Americans growing isolationist finds Pew poll
In the 2000 presidential campaign, Al Gore put forth an expansive vision of America taking leadership in an interdependent world."The world's coming together," he declared in an October debate."They're looking to us." George W. Bush, by contrast, espoused a narrow nationalism except on trade and immigration."We should not send our troops to stop ethnic cleansing and genocide in nations outside our strategic interest," he asserted in January 2000.
Five years later, Bush is advocating an expansive American role in spreading freedom and democracy around the world; but much of the country and even segments of the foreign policy elite have reverted to the more constricted views that Bush promoted during the 2000 campaign. That's the provocative finding of an extensive poll of Americans' foreign policy views conducted in October by the Pew Research Center and released last week.
In the '20s and '30s, isolationism prevailed both among foreign policy elites and the general public. From 1940 to the end of the Cold War, liberal internationalism was favored by elites and, to a great extent, the general public. But since the '90s, there has been a clash among all four views. After September 11, liberal internationalism and neoconservatism enjoyed a resurgence, but as the Pew poll shows, isolationism has made a vigorous comeback, especially among the general public.

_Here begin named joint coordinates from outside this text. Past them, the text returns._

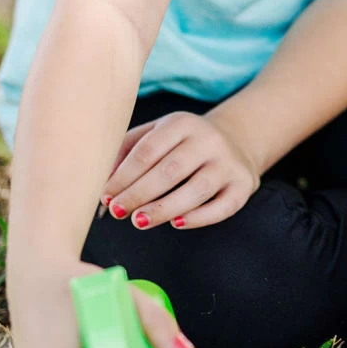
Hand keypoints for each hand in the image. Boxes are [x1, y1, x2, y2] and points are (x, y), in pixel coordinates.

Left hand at [102, 110, 260, 229]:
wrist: (236, 140)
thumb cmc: (181, 143)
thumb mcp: (155, 135)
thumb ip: (127, 153)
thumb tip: (103, 186)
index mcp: (181, 123)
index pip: (148, 150)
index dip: (124, 175)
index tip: (106, 195)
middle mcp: (208, 139)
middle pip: (170, 170)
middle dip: (139, 194)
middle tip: (117, 212)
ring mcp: (228, 162)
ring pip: (196, 189)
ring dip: (164, 208)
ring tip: (139, 221)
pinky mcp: (243, 185)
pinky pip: (222, 206)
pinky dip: (199, 218)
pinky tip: (176, 224)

Since 1964, polls--first Gallup, then Pew--have been asking Americans whether the"United States should mind its own business internationally and let other countries get along the best they can on their own." An affirmative answer is a good indication of isolationist sentiment and hostility to both liberal internationalism and neoconservatism. In 1964, for instance, Gallup found only 18 percent of Americans agreed, while 70 percent disagreed, with this statement. The number began to rise soon afterwards; by June 1995, with the end of Cold War and the Republican capture of Congress, it had risen to 41 percent.
In September 2001, as Americans learned the hard way of our connection to the rest of the world, the number fell to 30 percent. Americans once more saw themselves as having global responsibilities. But according to the current Pew poll, it has now risen to an all-time high of 42 percent. That represents a sharp shift, and according to the Pew numbers, most of it took place in the last year, as Americans have become thoroughly disillusioned with the Iraq war.